Interpretive Summary: Drought affects crop production impairing the plant’s life cycle and demands fast and complex, yet coordinated changes in gene expression for assuring plant survival. The drought stress response is a complex system involving the optimization of plant growth and survival at several levels in an integrated manner. In this study sugarcane gene expression and physiological responses were monitored during drought and recovery. The analyses demonstrated many genes change expression in response to drought and recovery. By tracking the genes that change expression together, the study suggests there is a coordinated response between carbohydrate metabolism and amino acid degradation to provide carbon skeletons to the tricarboxylic acid cycle which produces the main energy for the plant cells.
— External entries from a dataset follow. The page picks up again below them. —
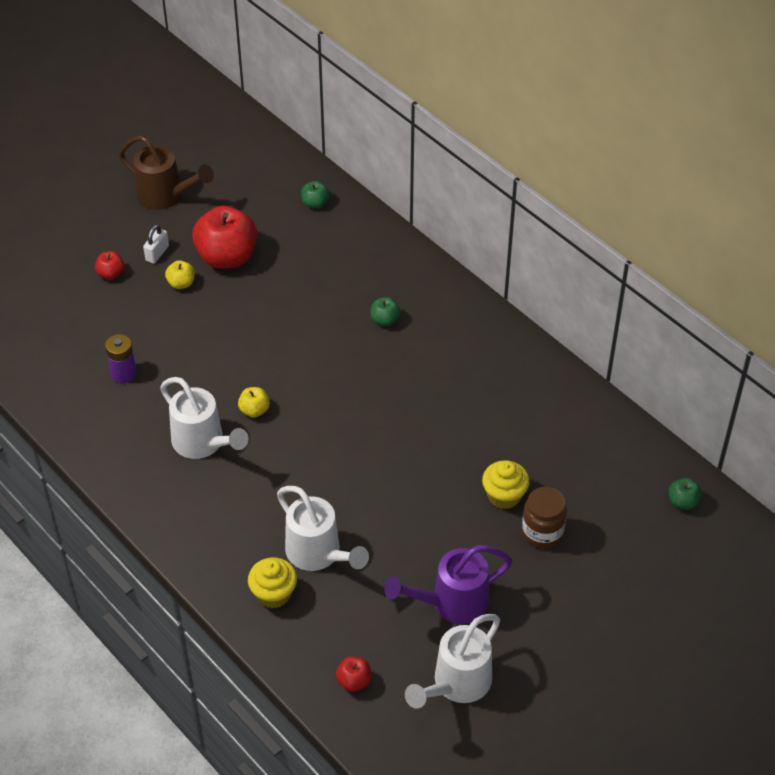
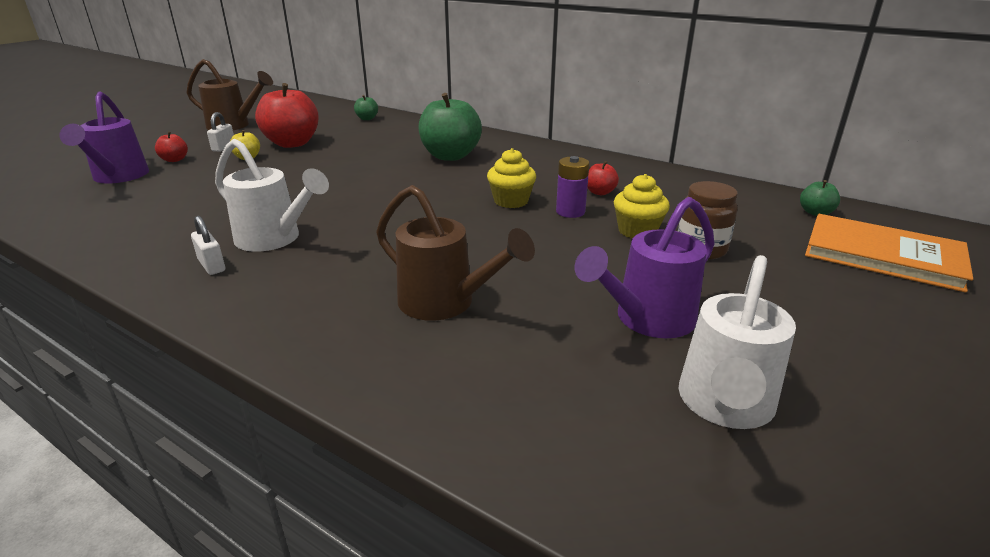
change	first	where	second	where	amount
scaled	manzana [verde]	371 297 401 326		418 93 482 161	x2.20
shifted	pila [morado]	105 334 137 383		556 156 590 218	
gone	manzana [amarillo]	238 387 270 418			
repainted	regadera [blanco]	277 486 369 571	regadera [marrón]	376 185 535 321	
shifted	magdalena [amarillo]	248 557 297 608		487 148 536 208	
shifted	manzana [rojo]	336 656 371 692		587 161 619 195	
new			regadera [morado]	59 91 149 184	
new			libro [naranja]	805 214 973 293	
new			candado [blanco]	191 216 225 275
This may keep the energetic balance for drought stress adaptation allowing conditions for the recovery after stress is ceased.
Technical Abstract: The expansion of crop plantations without irrigation is largely sought after in efforts to increase agriculture sustainability. To meet this end, we need to understand the mechanisms that govern the responses of plant growth in drought conditions. This work is aimed at providing a comprehensive view of sugarcane drought and recovery responses in leaves and roots and is the first in combining physiological, transcriptomic (RNA-Seq, oligoarray) and genomic data. We identified 2,898 (out of 21,902) and 46,062 (out of 373,869) differentially expressed transcripts in oligoarray and RNAseq, respectively. Co-expression analysis indicated modules enriched in photosynthesis, small molecule metabolism, alpha-amino acid metabolism, trehalose biosynthesis, serine family amino acid metabolism and carbohydrate transport. Our study shows a coordination between carbohydrate metabolism and amino acid degradation to provide carbon skeletons to the tricarboxylic acid cycle. This may keep the energetic balance for drought stress adaptation allowing conditions for the recovery after stress is ceased.